The penalty for making two samples match is independent of the difference in value between the samples. Two samples that differ by a little more than the tolerance incur the same penalty as two samples that are markedly different. For that reason, the edit distance is not affected by outliers. Conversely, repeating samples to align two signals has a cost, which is not the case with dynamic time warping.

## References

[1] Chen, Lei, M. Tamer Özsu, and Vincent Oria. “Robust and Fast Similarity Search for Moving Object Trajectories.” Proceedings of 24th ACM International Conference on Management of Data (SIGMOD ‘05). 2005, pp. 491–502.

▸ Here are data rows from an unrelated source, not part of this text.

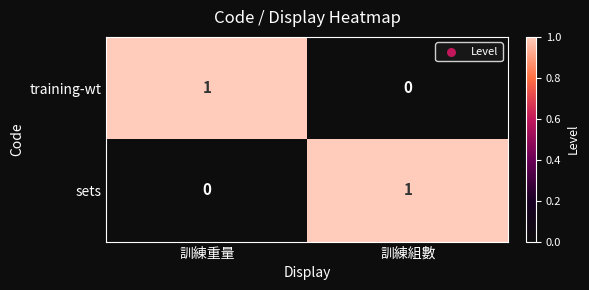

The sets series shows 1 at 訓練組數. True or false?

True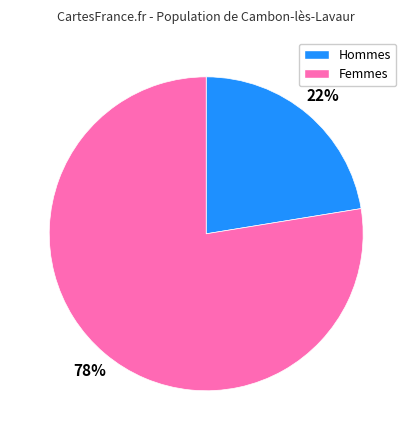

To the nearest percent, what is the average slice percentage?

50%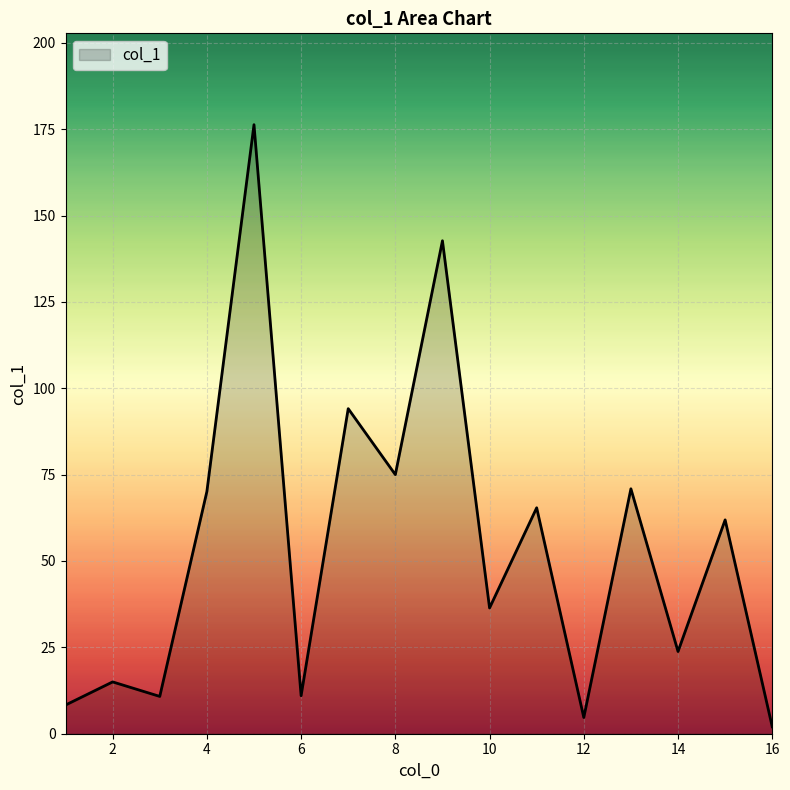

Count the number of values greater than 61.

8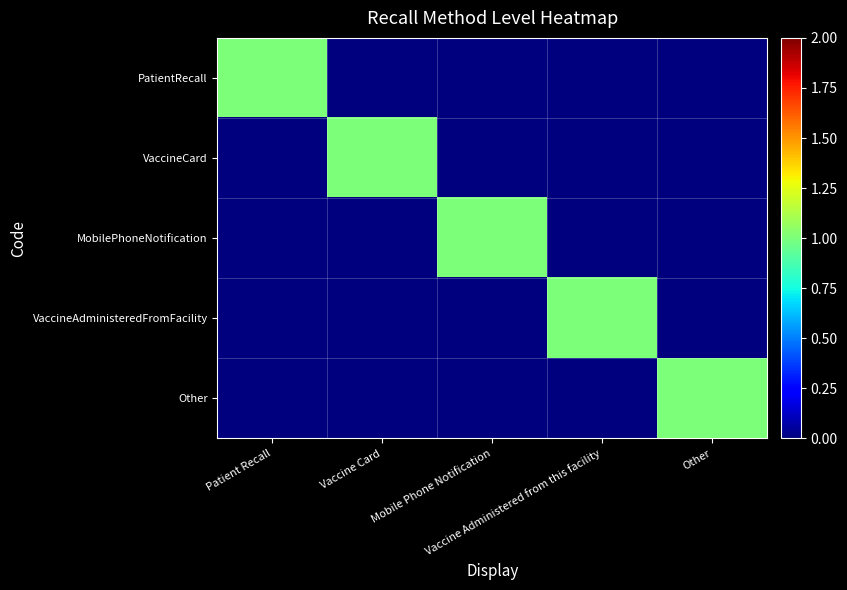

What is the difference between the highest and lowest values at Vaccine Administered from this facility?

1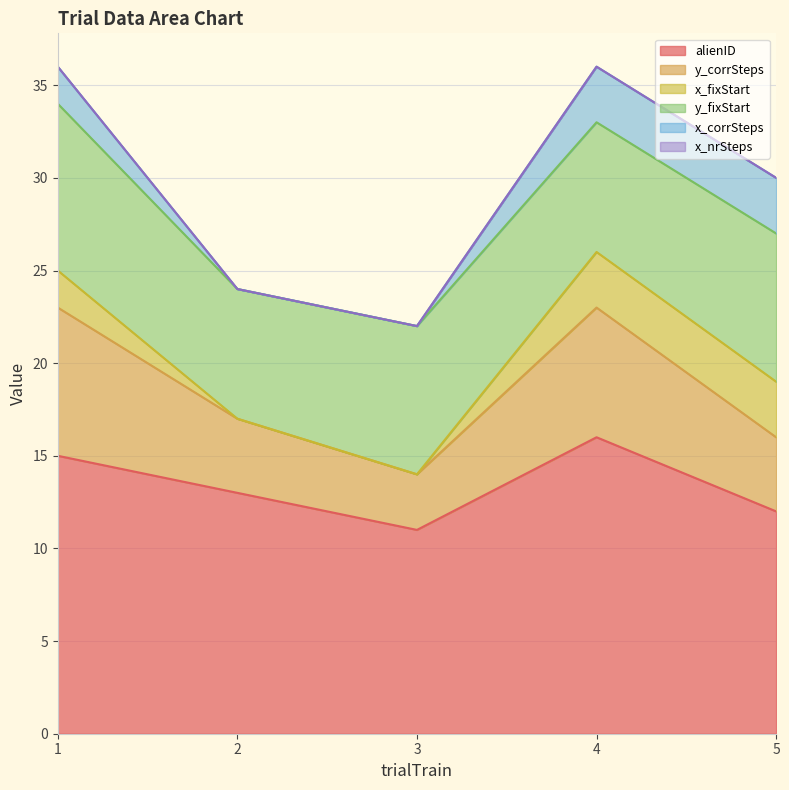

The x_nrSteps series shows 0 at 1. True or false?

True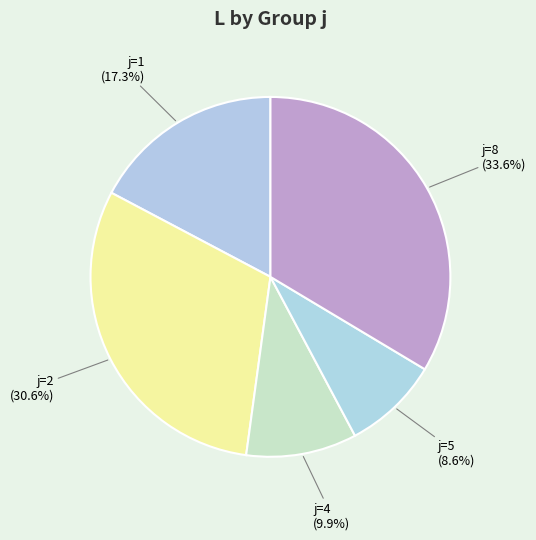

Does any single category account for the majority?

No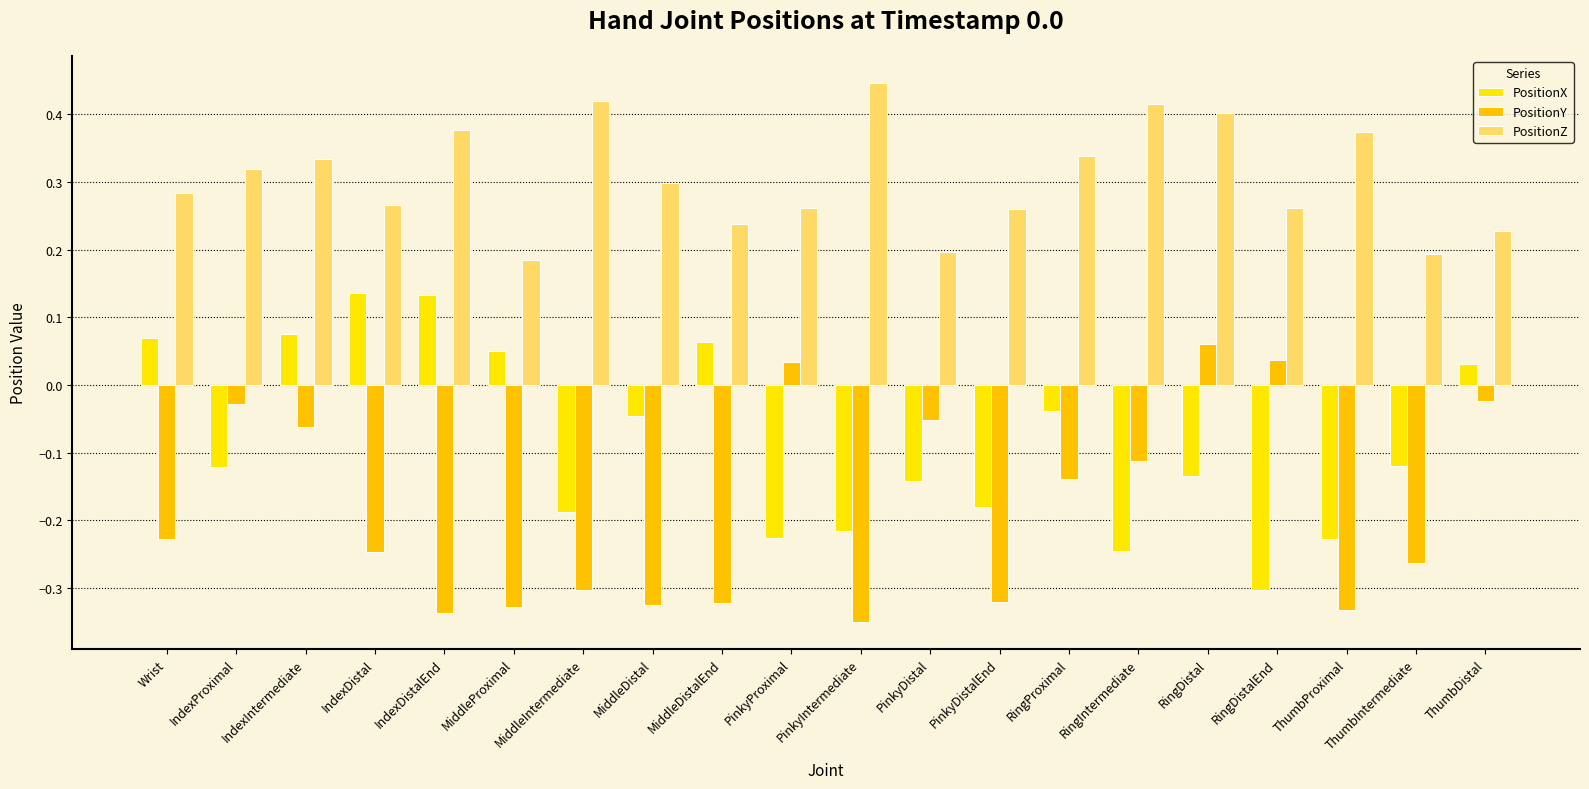

Are the bars horizontal?

No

[2] Sakoe, Hiroaki, and Seibi Chiba. “Dynamic Programming Algorithm Optimization for Spoken Word Recognition.” IEEE® Transactions on Acoustics, Speech, and Signal Processing. Vol. ASSP-26, No. 1, 1978, pp. 43–49.

[3] Paliwal, K. K., Anant Agarwal, and Sarvajit S. Sinha. “A Modification over Sakoe and Chiba’s Dynamic Time Warping Algorithm for Isolated Word Recognition.” Signal Processing. Vol. 4, 1982, pp. 329–333.